Exercise data:
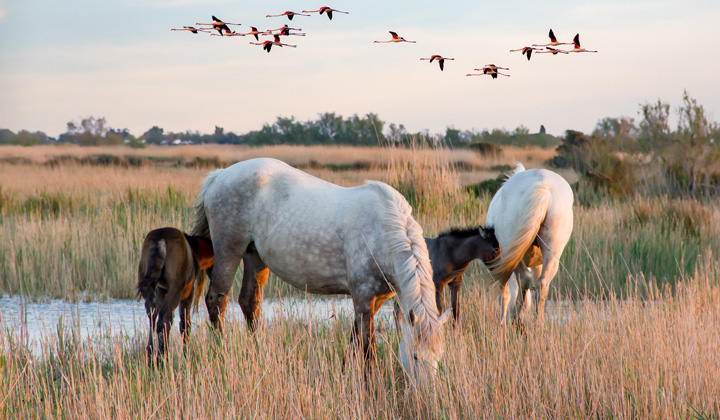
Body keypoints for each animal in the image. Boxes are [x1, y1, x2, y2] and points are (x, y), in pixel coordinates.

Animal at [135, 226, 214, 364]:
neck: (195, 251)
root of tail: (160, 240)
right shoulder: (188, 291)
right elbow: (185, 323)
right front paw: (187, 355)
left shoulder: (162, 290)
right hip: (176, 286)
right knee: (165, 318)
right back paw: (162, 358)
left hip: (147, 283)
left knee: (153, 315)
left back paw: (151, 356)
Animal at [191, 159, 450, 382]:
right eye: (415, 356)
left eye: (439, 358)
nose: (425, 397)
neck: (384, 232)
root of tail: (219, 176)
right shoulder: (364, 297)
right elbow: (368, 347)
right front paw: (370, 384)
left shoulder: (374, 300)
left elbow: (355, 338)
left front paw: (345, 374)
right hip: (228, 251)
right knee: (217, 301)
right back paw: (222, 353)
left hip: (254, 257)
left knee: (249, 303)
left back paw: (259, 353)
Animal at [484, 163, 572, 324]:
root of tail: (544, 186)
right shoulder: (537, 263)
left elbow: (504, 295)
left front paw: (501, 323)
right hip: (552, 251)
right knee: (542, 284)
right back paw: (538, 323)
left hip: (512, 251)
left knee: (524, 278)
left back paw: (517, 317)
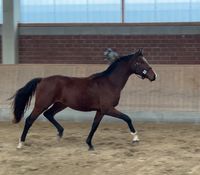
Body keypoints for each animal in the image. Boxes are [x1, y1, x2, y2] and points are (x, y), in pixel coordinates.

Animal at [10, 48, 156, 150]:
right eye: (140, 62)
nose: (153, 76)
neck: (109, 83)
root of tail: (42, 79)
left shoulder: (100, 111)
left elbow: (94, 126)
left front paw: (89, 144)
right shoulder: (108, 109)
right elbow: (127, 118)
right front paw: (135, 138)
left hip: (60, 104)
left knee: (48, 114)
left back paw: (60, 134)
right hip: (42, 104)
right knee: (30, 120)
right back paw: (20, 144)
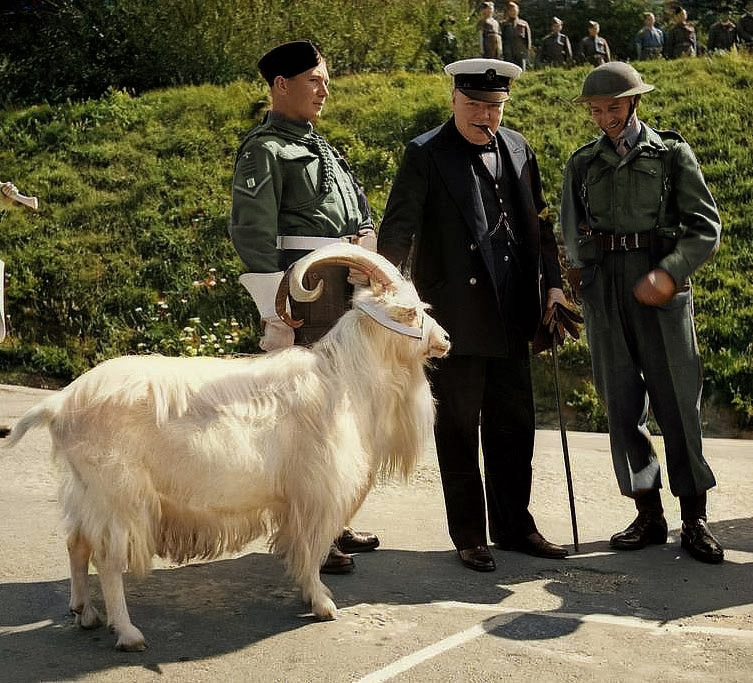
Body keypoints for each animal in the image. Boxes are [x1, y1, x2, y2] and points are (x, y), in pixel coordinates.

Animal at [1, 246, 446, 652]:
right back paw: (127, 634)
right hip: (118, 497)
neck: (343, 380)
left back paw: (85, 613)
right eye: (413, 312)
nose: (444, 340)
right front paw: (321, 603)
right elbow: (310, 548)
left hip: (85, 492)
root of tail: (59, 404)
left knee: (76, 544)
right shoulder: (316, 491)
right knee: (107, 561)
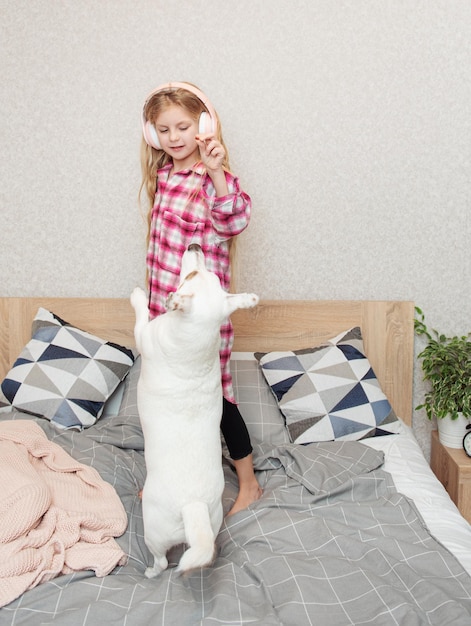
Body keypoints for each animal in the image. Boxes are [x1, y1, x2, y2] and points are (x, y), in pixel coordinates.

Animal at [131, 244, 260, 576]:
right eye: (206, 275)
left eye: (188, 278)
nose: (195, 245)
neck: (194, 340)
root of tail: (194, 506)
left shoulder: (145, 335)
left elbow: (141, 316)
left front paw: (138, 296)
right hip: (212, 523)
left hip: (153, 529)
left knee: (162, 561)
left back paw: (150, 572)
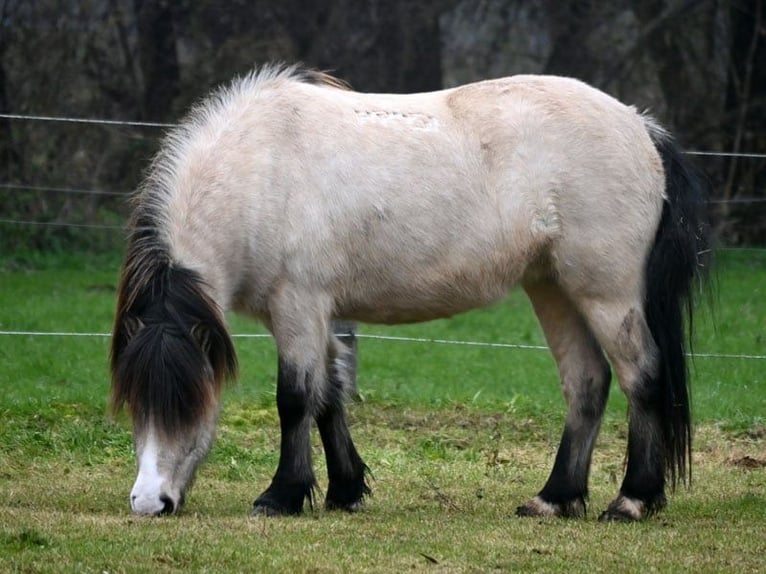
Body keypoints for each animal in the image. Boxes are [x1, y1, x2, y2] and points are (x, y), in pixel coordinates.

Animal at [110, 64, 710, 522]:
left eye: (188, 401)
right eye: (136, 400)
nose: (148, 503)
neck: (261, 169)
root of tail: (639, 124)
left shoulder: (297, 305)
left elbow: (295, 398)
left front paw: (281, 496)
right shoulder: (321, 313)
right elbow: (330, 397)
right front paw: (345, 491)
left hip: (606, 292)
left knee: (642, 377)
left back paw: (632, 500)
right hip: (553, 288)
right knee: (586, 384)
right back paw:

...

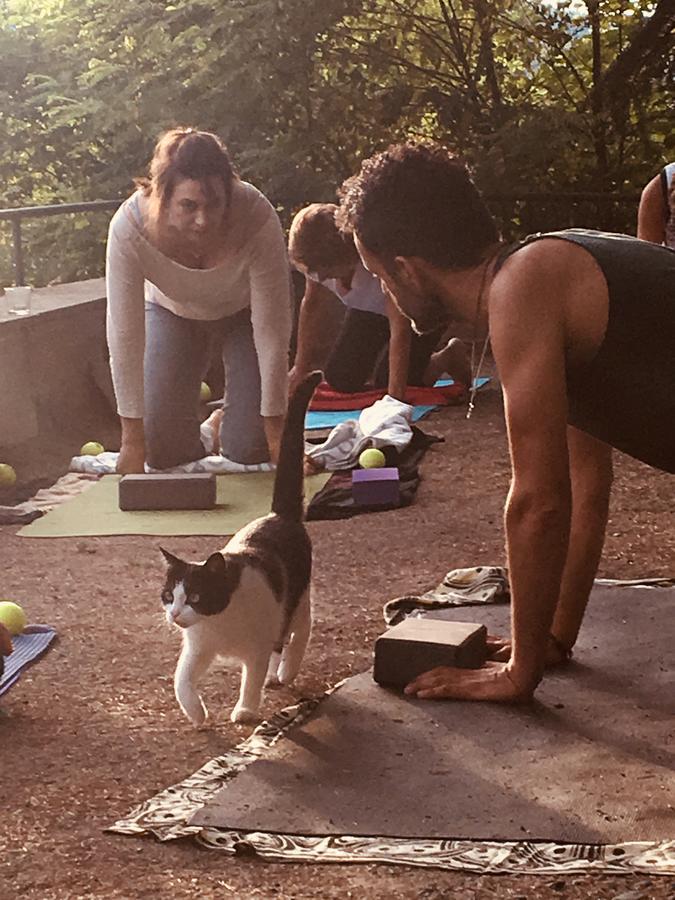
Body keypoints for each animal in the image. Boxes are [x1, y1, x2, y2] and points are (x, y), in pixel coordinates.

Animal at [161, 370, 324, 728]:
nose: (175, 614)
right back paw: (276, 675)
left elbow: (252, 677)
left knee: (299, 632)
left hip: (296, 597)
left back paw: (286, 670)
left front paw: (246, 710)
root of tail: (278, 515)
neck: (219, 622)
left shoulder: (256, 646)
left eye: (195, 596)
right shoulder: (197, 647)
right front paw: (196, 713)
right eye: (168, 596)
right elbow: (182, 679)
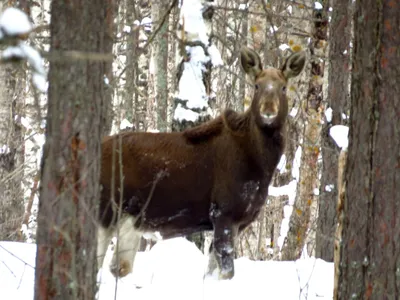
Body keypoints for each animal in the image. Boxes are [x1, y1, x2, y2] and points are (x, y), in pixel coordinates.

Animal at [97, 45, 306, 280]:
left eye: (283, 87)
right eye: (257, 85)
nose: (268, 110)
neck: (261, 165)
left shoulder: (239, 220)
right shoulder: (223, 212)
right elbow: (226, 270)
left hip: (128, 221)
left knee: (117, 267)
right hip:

--

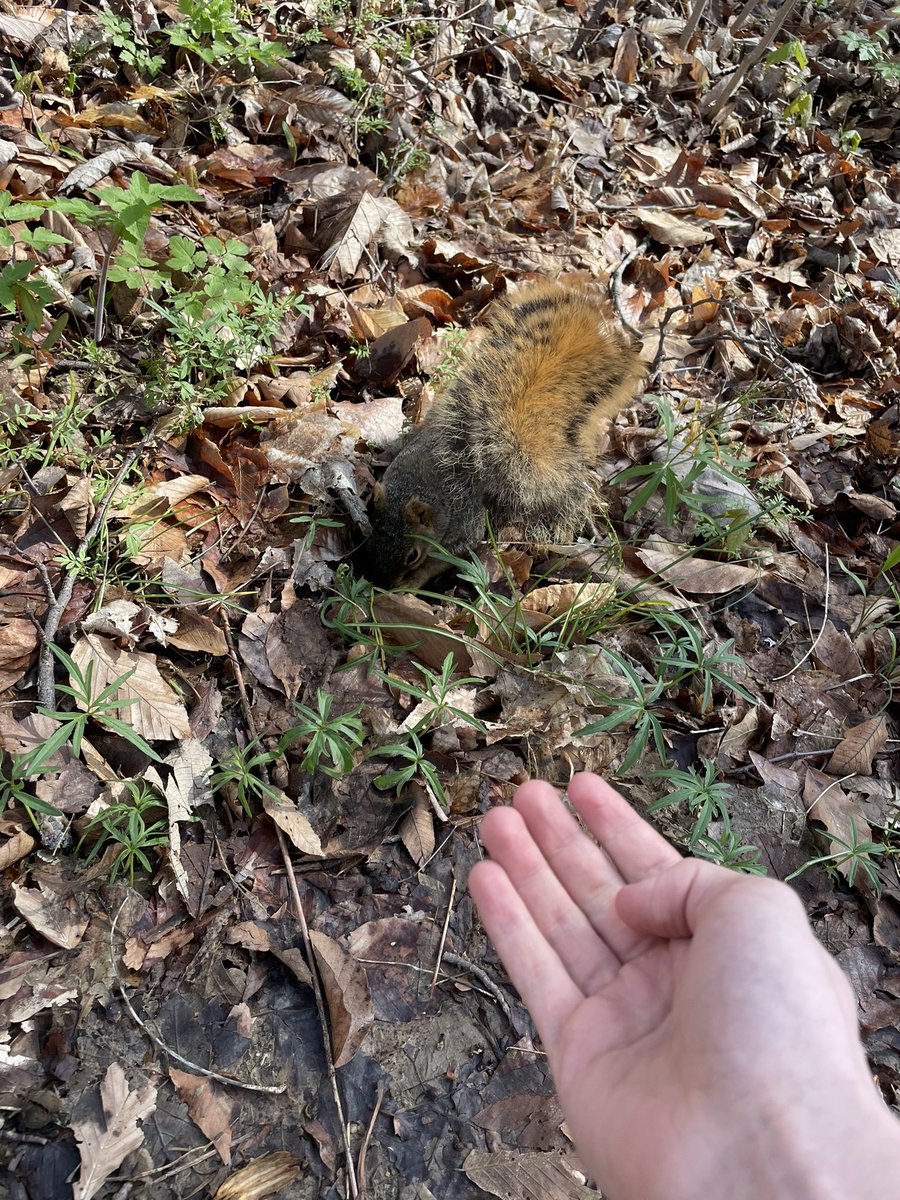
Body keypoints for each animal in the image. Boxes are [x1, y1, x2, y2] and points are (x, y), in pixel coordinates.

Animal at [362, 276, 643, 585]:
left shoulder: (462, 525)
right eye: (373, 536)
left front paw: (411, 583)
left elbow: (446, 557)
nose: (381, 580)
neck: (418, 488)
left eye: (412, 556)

Exercise: Search the data for "nose". Copy every matching line.

Response to the exercise:
nose: (425, 397)
nose: (153, 76)
nose: (444, 340)
nose: (195, 245)
nose: (148, 503)
nose: (175, 614)
nose: (268, 110)
nose: (381, 580)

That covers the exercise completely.